'''

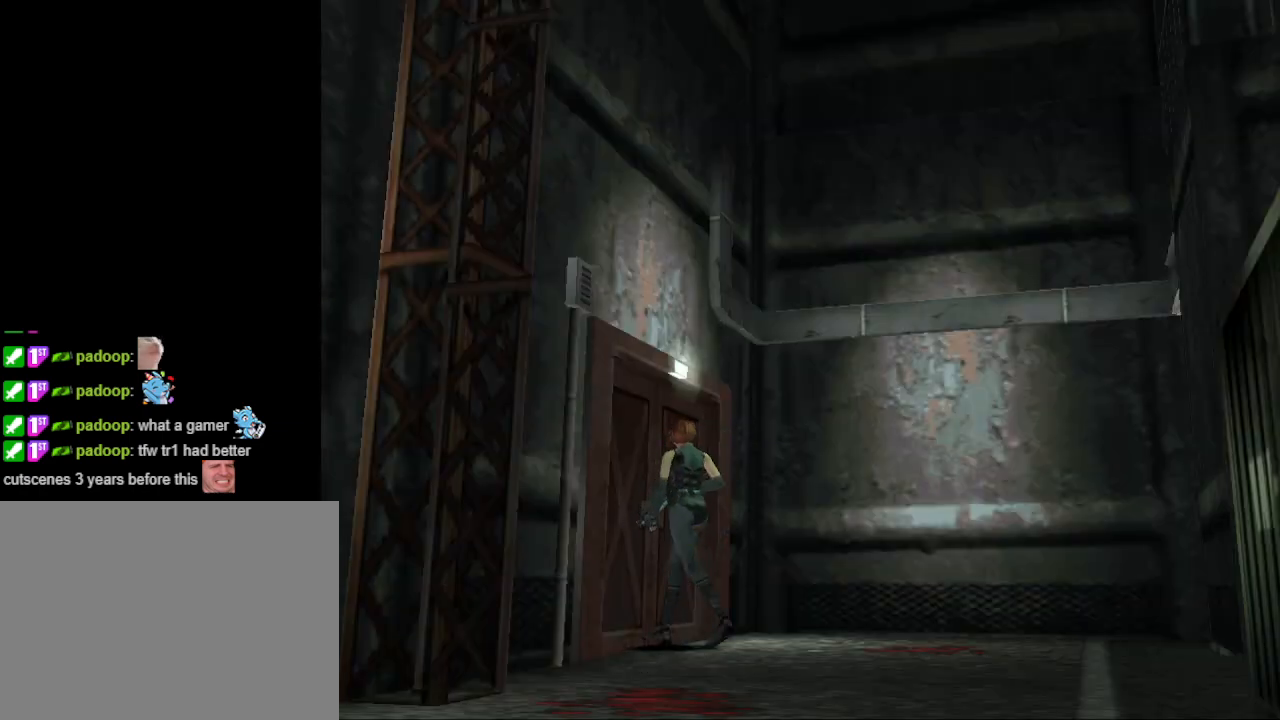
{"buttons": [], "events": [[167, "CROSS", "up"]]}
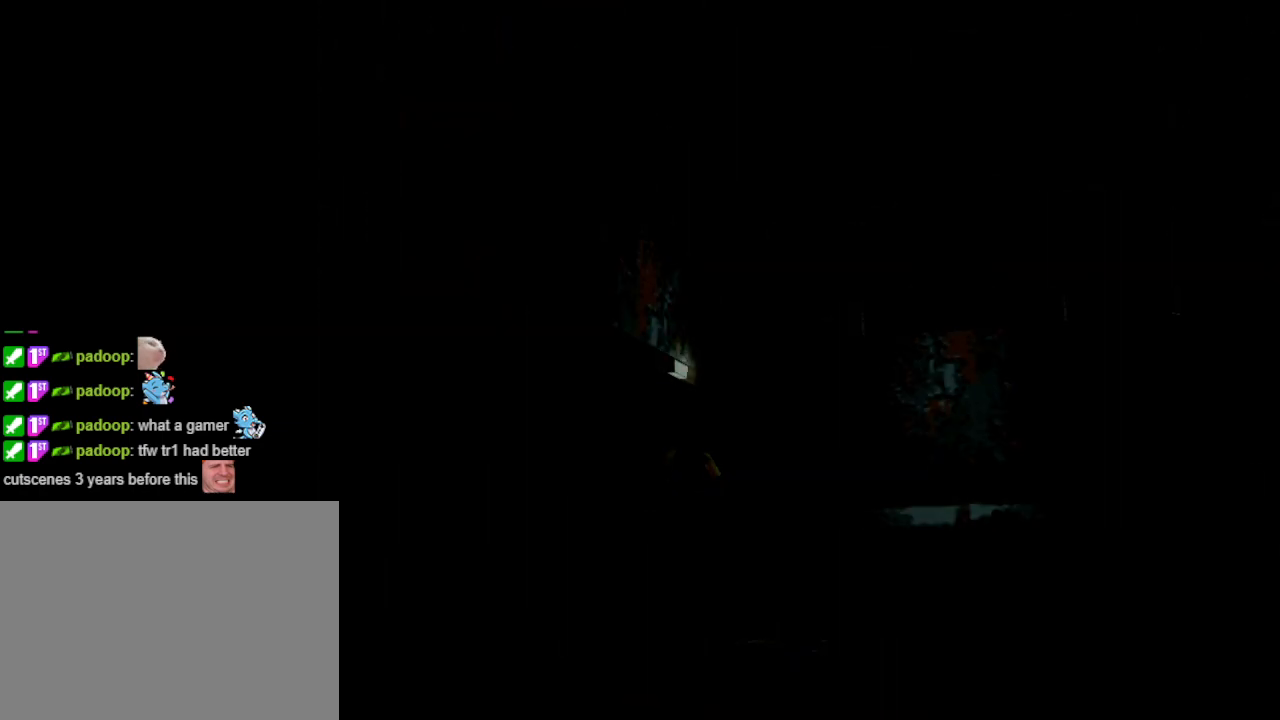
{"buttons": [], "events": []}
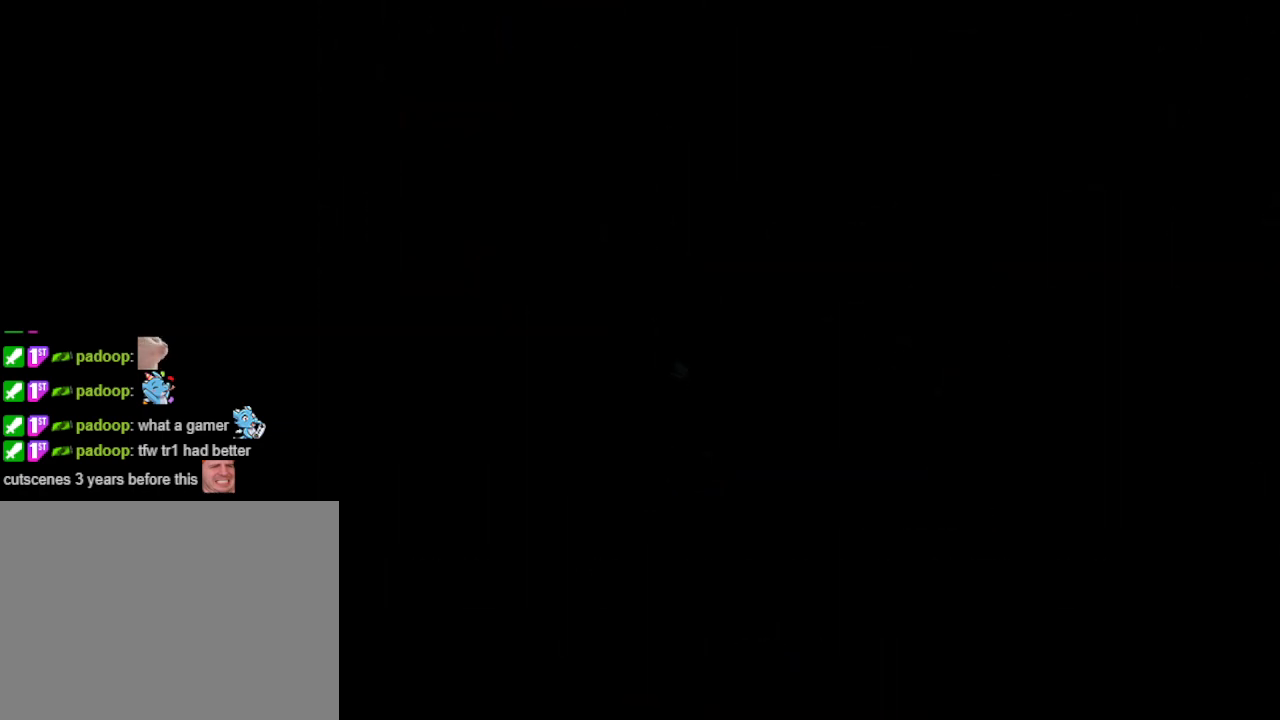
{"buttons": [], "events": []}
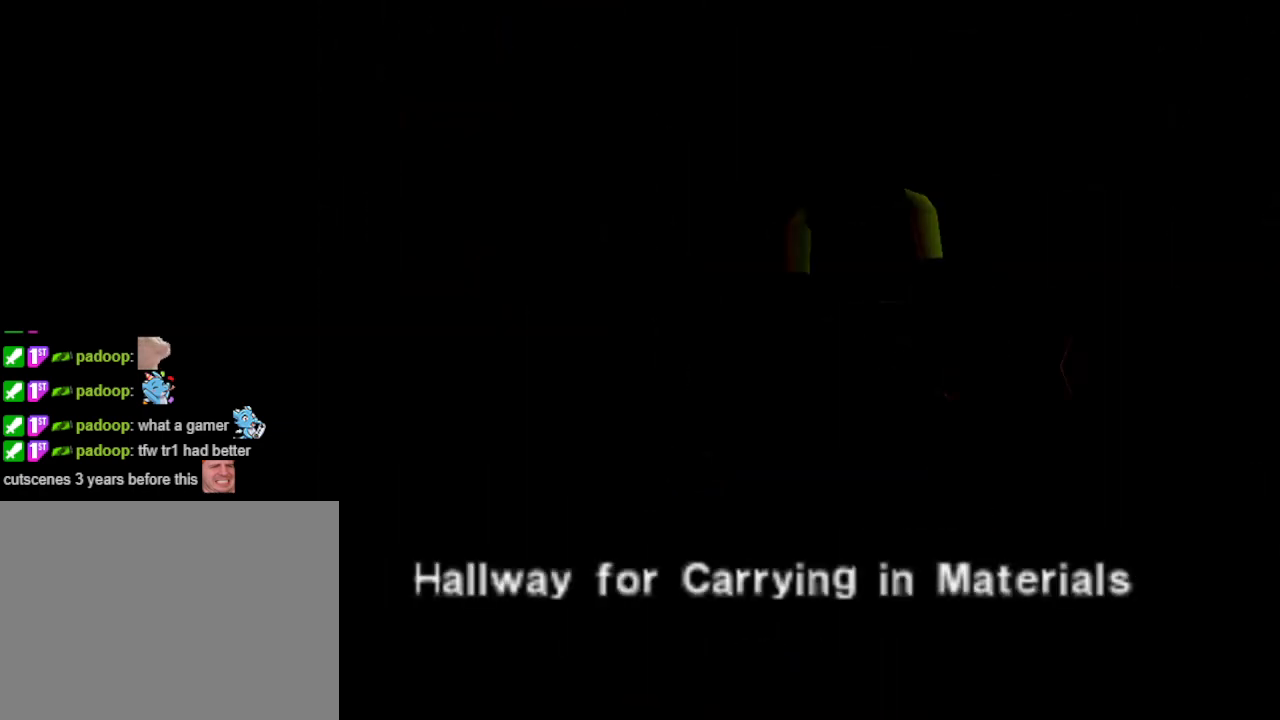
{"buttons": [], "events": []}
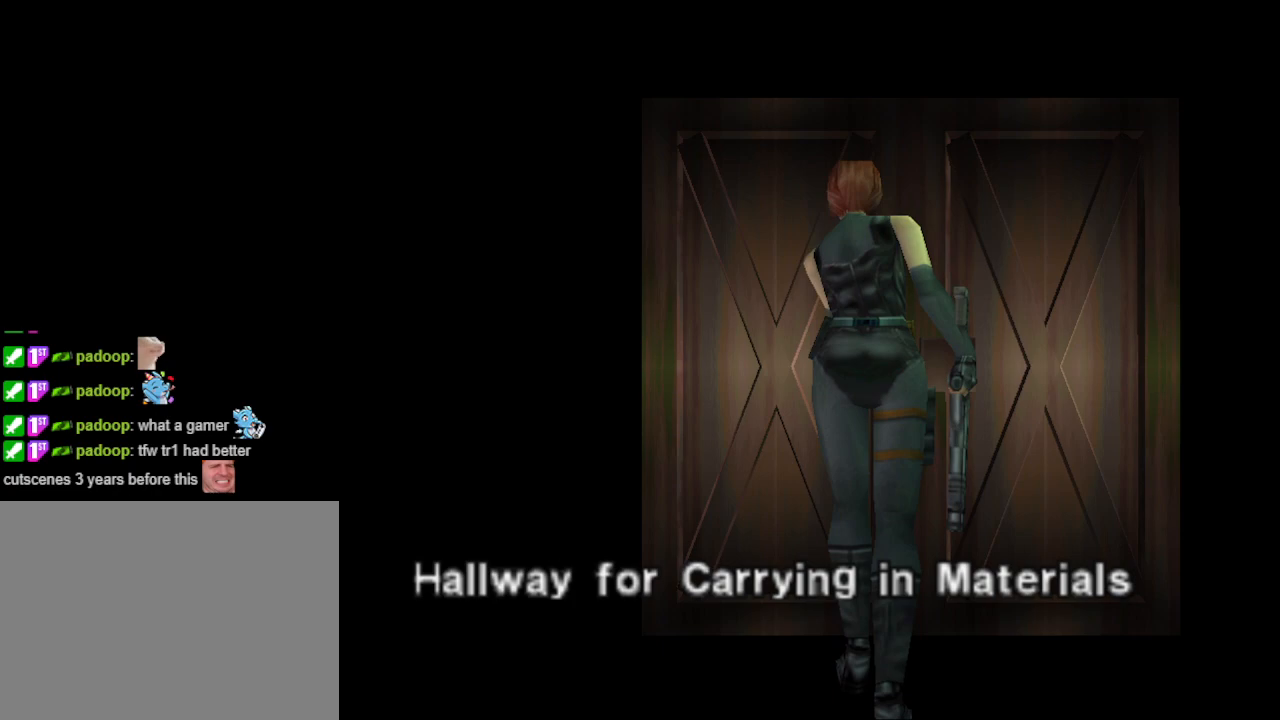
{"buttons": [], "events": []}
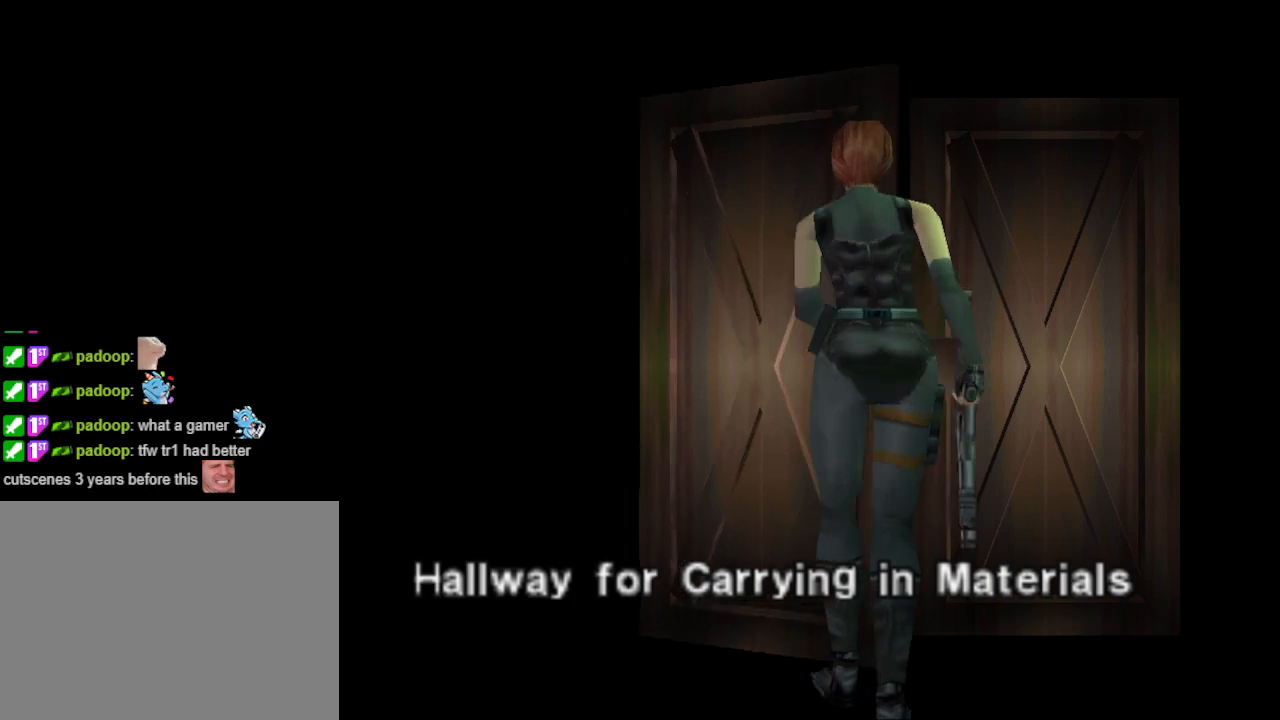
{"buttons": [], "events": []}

'''

▶ _Work request_
Transcribe every record above exactly, leaving out the pictures.

▶ _Result of this task_
{"buttons": [], "events": [[167, "CROSS", "up"]]}
{"buttons": [], "events": []}
{"buttons": [], "events": []}
{"buttons": [], "events": []}
{"buttons": [], "events": []}
{"buttons": [], "events": []}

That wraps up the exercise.